Gradually the light resolved itself into the shape of a narrow bridge curving over a dark canyon. At the other end of the bridge stood the tall towers and white domes that she had seen once—it seemed so long ago—with Shirin Mam. A huge silver disc hung unsupported in the blue sky. The sun shone fierce and bright.

Anant-kal. How did she get here? Fear rose within her chest and she backed away from the bridge. How to get back to her own world? Perhaps she was only dreaming.

“Only dreaming?” A beloved voice echoed across the canyon. “Never ignore dreams, child. They may be what save your life.”

At the other end of the gossamer-thin bridge was a gray-haired figure clad in black. Shirin Mam.

Kyra picked up her robes and ran. She forgot her fear of the unsupported bridge and the bottomless chasm below. She forgot her unease at the strangeness of this world. She had eyes only for her teacher, clad in those familiar black robes, looking exactly as she had the day she’d died. Kyra’s feet flew over the delicate metal tracery of the bridge. “Mother, wait for me,” she called.

But Shirin Mam turned and walked away from the bridge. By the time Kyra reached the other side, she had vanished around the corner of a broad, smooth road lined with purple bougainvillea. Kyra raced down the road, determined not to let her get away.

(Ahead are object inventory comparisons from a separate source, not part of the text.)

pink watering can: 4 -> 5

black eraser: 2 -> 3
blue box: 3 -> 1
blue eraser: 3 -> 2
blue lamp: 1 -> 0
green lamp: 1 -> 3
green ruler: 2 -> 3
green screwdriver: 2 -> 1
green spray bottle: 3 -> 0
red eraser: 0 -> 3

Now that she was in the city, she couldn’t help noticing that the towers seemed even taller than they had from across the bridge. Some of the structures were linked halfway up with transparent tubes. A wide metal rail curved across the sky like a giant question mark. Interspersed with the towers were massive, dome-shaped buildings resting on fluted columns and decorated with ornate marble sculptures.

But the city wasn’t all glass and metal and stone. Woven through the buildings were lush gardens and fountains, as if the builders had known the importance of greenery to the human soul. Even some of the towers were draped with verdant foliage.